Verwicklung, Verwechslung, schnelle Rede und Komik des Vaudevilletheaters kommen bei dieser Inszenierung eher leise zum Vorschein. Doch der bissige Satiriker Georges Feydeau erhält durchaus sein Recht. Sätze wie “Ich verachte die käufliche Liebe, ich habe nur Respekt vor den Seitensprüngen einer anständigen Frau” prägen sich tief ein. Angesichts der doppelten, zerbrochenen Moral ist auch der Polizist machtlos. Stille und Pausen schaffen bei der Inszenierung von Roberto Ciulli allerdings Platz für echte Gefühle. Der Abscheu vor einer Gesellschaft, die sich nur gegenseitig bespitzelt und ausschnüffelt, anstatt zu lieben und zu leben, wird hier eindringlich auf die Spitze getrieben. Als Analytiker des Betrugs reklamiert Feydeau immer wieder die Komik des Zufalls und die Technik der Entdeckung für sich – und Roberto Ciulli folgt ihm dabei aufs Wort. Deutlich wird hier vor allem, wie die Natur der Triebwünsche die gesellschaftlichen Beziehungen ungeheuer ins Wanken bringt. Davon ist auch die ganze Gesellschaft “d’Athenes 40″ betroffen – prägnant verkörpert von Carla Gesthuisen, Klaus Herzog, Marco Leibnitz, Ellen Meder, Carlotta Salamon und Simone Thoma. Die Figuren wirken bei dieser Inszenierung oftmals ohnmächtig, verweigern sich der ultimativen Forderung nach mehr Offenheit, unbewusste Rebellion gegen die heuchlerische Gesellschaft bricht sich Bahn. Der “Liebesverrat” der Frauen ist dabei aber nur halbherzig – dies zeigt auch Moricets unglückliches Verhältnis zu Leontine.
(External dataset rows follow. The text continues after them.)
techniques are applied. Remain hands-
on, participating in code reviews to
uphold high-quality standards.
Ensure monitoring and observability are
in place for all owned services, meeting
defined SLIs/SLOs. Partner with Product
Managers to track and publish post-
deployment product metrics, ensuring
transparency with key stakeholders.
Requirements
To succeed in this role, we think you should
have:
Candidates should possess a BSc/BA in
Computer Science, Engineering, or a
Durch eine Liebesbeziehung will sie ihre innere Tiefe aufspüren. Der Tod des Kanarienvogels wird aber zum größten Schmerz ihrer Seele. Die Menschen gewinnen bei dieser Komödie keinen Zugang zu sich selbst. Das kommt trotz mancher dramaturgischer Brüche am besten zum Vorschein. Der Mensch, den Leontine zu ihrem Liebhaber macht, interessiert sie letztendlich nicht. Die Amour fou mit Moricet ist deswegen zum Scheitern verurteilt. Insgesamt vermittelt diese Inszenierung einen melancholischen Zauber mit leiser Ironie. Sinnlosigkeit und Leere des Lebens treten hervor. Man begreift, wie sehr sich die Protagonisten damit quälen. Das gilt auch für die von Volker Roos als nervöse Matrone gemimte Madame Latour.